For VeriSign, whose varied businesses are hard to classify, the SICS initiative, announced Monday, is less about offering new services and more about making the Internet security company more tangible, according to Laura Koetzle, a senior analyst at market research firm Forrester Research.

"They realize that they are a tough company for customers to get their arms around," she said. "So I think this whole Security Intelligence and Control Services announcement is a way to give the world a way to think about VeriSign."

VeriSign announced in May that Merrill Lynch had contracted it to secure the financial company's network. And in June, the security company introduced a service that combines domain name service (DNS) information from its registry business with fraud data in order to help businesses pinpoint locations with high fraud rates.

"That (service) culminated a year of research and development," Sclavos said. "This new initiative now adds intelligence to the equation. Companies are all very capable of running their own security, but they don't have this ability to see outside their network."

Moreover, VeriSign plans to bring on new partners that will also use its data to provide services that are aimed at better protecting customers.

"We believe that one of the keys to this intelligence and control initiative is vendor independence," he said. "We are going to build an ecosystem around this so that others can build value-added services."

※

Edit the VeriSign text from "VeriSign announced in" up to and including "better protecting customers.", putting "infrastructure" in place of "network".

DATA EXTRACT |

※

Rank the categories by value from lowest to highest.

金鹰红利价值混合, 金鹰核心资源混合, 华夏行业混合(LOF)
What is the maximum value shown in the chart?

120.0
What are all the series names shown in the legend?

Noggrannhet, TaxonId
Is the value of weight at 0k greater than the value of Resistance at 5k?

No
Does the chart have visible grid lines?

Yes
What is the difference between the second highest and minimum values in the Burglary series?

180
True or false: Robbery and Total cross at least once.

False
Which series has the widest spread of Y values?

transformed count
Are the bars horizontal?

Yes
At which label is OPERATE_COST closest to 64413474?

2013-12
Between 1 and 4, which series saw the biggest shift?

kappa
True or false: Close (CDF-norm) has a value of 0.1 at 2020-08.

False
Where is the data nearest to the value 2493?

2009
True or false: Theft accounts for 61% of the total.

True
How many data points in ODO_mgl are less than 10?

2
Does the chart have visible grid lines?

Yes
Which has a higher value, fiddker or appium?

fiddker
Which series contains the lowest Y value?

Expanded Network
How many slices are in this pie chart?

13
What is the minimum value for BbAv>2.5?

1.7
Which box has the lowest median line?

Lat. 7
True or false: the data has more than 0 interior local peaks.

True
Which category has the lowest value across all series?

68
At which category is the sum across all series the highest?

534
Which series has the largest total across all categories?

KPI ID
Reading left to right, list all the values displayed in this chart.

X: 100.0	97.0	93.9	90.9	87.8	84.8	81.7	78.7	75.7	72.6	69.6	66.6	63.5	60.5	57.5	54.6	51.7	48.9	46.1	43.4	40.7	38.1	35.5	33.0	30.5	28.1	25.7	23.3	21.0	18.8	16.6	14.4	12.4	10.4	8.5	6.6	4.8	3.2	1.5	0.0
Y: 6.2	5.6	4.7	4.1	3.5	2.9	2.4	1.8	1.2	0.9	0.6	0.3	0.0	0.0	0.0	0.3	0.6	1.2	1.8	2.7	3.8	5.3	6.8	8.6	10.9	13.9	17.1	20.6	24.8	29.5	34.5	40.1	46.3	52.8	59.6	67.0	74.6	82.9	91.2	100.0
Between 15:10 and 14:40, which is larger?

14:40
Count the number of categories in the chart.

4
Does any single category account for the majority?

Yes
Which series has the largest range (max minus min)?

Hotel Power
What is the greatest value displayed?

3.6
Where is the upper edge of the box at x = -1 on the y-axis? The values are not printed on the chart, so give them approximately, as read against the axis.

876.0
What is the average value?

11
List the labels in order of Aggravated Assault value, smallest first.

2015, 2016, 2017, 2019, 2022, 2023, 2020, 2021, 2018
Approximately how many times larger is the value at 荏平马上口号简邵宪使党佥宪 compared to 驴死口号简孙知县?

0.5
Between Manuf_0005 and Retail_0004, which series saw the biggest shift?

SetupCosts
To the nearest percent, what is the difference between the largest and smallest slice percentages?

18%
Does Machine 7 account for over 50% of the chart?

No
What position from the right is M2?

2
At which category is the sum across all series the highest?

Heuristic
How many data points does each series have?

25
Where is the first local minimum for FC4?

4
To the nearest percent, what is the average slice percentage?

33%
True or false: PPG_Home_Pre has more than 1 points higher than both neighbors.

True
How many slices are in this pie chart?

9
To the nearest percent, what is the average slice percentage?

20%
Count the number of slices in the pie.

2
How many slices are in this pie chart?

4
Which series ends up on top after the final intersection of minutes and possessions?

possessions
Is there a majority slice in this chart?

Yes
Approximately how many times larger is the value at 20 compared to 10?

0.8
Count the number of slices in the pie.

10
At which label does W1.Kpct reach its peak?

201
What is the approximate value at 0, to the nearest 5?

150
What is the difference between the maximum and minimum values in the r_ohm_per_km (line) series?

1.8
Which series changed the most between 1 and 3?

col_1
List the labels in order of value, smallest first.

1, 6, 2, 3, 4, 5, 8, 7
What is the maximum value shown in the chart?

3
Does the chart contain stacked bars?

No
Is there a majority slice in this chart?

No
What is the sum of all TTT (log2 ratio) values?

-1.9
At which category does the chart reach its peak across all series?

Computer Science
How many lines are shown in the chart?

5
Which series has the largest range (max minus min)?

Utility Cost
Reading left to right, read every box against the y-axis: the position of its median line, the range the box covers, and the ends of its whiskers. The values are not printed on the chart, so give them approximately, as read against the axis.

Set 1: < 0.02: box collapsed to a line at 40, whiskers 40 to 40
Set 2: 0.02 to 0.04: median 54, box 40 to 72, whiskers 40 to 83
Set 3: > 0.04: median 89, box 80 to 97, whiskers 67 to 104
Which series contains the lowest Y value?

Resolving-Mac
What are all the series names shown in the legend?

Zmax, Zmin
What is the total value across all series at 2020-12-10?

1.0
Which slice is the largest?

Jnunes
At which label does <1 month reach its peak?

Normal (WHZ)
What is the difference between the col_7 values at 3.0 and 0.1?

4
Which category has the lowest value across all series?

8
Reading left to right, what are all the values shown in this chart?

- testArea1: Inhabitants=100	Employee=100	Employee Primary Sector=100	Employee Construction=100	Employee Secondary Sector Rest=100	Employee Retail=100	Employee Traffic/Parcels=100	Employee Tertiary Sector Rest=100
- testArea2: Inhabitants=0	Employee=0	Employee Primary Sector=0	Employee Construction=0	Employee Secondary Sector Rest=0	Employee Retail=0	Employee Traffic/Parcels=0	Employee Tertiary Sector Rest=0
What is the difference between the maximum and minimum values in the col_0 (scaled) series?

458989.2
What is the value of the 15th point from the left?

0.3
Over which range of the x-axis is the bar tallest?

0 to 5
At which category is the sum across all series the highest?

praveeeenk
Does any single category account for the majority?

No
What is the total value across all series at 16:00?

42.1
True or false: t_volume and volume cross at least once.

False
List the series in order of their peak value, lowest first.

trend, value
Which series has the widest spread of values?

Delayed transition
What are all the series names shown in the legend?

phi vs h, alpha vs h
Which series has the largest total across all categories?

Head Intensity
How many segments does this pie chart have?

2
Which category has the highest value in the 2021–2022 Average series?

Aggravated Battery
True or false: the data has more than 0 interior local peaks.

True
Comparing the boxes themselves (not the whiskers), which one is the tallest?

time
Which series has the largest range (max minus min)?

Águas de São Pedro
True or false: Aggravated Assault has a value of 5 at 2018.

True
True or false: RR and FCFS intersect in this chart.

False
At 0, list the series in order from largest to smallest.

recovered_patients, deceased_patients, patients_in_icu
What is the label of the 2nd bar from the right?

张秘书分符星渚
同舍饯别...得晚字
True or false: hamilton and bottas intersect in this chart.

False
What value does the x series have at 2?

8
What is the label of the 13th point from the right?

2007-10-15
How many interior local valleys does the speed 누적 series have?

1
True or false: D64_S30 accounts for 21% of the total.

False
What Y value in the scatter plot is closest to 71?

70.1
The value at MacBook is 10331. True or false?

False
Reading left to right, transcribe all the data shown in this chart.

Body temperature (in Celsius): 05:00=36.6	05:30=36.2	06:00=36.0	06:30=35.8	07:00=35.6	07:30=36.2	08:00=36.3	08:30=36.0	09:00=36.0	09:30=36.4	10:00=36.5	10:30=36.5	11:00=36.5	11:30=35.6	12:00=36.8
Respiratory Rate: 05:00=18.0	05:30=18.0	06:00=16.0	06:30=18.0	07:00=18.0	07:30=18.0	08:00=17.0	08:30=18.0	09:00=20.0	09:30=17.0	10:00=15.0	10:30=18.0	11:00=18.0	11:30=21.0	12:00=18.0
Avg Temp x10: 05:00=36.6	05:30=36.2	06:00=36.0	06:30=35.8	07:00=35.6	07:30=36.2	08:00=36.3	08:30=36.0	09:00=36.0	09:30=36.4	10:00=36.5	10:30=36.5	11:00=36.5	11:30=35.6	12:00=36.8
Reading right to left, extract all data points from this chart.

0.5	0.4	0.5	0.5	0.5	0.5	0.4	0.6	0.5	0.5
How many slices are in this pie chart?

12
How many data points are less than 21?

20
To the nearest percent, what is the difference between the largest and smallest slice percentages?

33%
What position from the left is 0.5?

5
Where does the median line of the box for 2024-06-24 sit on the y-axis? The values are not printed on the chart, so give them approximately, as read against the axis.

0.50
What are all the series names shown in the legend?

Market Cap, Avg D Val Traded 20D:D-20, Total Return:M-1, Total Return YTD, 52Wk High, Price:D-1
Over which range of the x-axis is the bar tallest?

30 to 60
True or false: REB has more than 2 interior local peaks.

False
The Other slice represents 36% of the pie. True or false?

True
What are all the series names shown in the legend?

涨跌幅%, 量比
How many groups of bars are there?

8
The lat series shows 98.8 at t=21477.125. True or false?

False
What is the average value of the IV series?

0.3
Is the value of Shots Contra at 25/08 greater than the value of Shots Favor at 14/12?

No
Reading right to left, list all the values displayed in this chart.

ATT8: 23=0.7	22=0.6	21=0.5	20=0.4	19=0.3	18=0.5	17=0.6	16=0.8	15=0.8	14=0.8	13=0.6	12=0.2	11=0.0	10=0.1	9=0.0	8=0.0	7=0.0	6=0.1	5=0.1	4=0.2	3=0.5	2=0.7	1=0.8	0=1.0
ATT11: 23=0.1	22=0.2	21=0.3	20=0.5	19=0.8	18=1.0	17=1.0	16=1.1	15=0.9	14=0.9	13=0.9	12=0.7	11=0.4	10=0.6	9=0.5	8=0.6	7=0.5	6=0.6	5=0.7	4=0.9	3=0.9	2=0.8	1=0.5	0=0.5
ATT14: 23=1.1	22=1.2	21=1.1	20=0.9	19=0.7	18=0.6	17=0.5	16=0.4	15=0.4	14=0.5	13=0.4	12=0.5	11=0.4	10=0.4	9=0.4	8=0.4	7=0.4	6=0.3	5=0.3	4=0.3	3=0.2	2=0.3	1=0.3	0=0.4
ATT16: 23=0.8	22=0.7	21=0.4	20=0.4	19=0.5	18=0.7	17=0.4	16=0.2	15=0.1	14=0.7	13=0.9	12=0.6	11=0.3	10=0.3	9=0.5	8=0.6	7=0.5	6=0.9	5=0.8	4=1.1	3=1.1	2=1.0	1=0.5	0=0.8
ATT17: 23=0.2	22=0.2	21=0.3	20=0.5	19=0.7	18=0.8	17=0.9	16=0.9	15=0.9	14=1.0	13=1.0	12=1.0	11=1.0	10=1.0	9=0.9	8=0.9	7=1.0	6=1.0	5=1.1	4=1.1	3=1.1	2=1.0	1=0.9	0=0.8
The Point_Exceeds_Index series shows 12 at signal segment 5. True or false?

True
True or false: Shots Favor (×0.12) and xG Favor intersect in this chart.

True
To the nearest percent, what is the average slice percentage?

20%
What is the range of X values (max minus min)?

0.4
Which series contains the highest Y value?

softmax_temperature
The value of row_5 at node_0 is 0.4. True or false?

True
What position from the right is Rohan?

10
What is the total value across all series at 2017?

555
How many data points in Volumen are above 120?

※

SOLUTION TO THIS EXERCISE |
VeriSign announced in May that Merrill Lynch had contracted it to secure the financial company's infrastructure. And in June, the security company introduced a service that combines domain name service (DNS) information from its registry business with fraud data in order to help businesses pinpoint locations with high fraud rates.

"That (service) culminated a year of research and development," Sclavos said. "This new initiative now adds intelligence to the equation. Companies are all very capable of running their own security, but they don't have this ability to see outside their infrastructure."

Moreover, VeriSign plans to bring on new partners that will also use its data to provide services that are aimed at better protecting customers.